Nasi stressed that her views are hers alone and that she does not speak on behalf of the Jewish community.

Nasi pointed out that Jews are an important part of Turkey and depend on the country’s democratic system of government.

“We need to make sure that democracy is the only game in town,” she said.

The Jewish Turkish intellectual insisted that there should not be the perception that there is a struggle going on between the government and the Jewish community. “It is an incorrect approach.”

While there is no recent study on the voting behavior of Turkish Jews, Nasi claims that they traditionally vote for the center-right parties.

“The AKP is a conservative party with an Islamist tone, but it strikes a chord with the business sector as well.” The AKP promised stability and the economic indicators the day after the elections show that the stock market shot up sharply, she continued.

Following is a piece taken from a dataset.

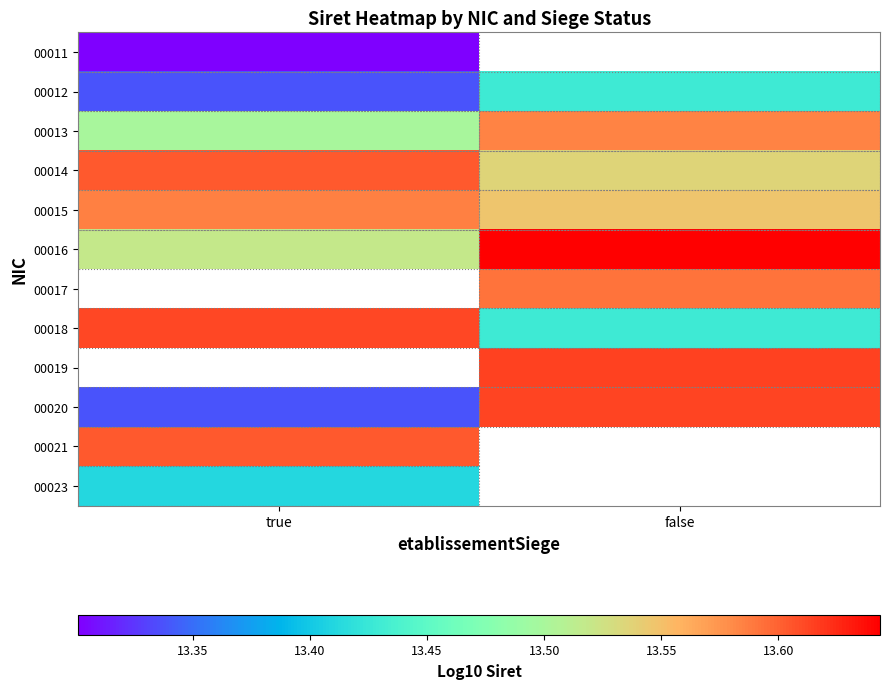

At which label is 00016 closest to 13?

true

In the upcoming weeks, “we will realize how the AKP will prefer to use this power,” she said, noting that the government’s legitimacy rests on the consent of half of the population in the country.

“If the AKP perceives the election outcome as a blank check, it may resort to a hawkish tone, but if the party officials interpret the outcome as a second chance given by the party base, which punished the party for its arrogance, then they are likely to follow a moderate and more inclusive policy line.”

The determining variable here, predicts Nasi, will be the government’s handling of the Kurdish question, since it is a matter of both domestic and foreign policy.

President Recep Tayyip Erdogan’s gamble to hold a second election went extremely well and he succeeded in convincing the masses that there is no other alternative that can maintain stability and security, she added.

“Without a doubt, the absence of a viable opposition to challenge the AKP contributed to the election outcome.”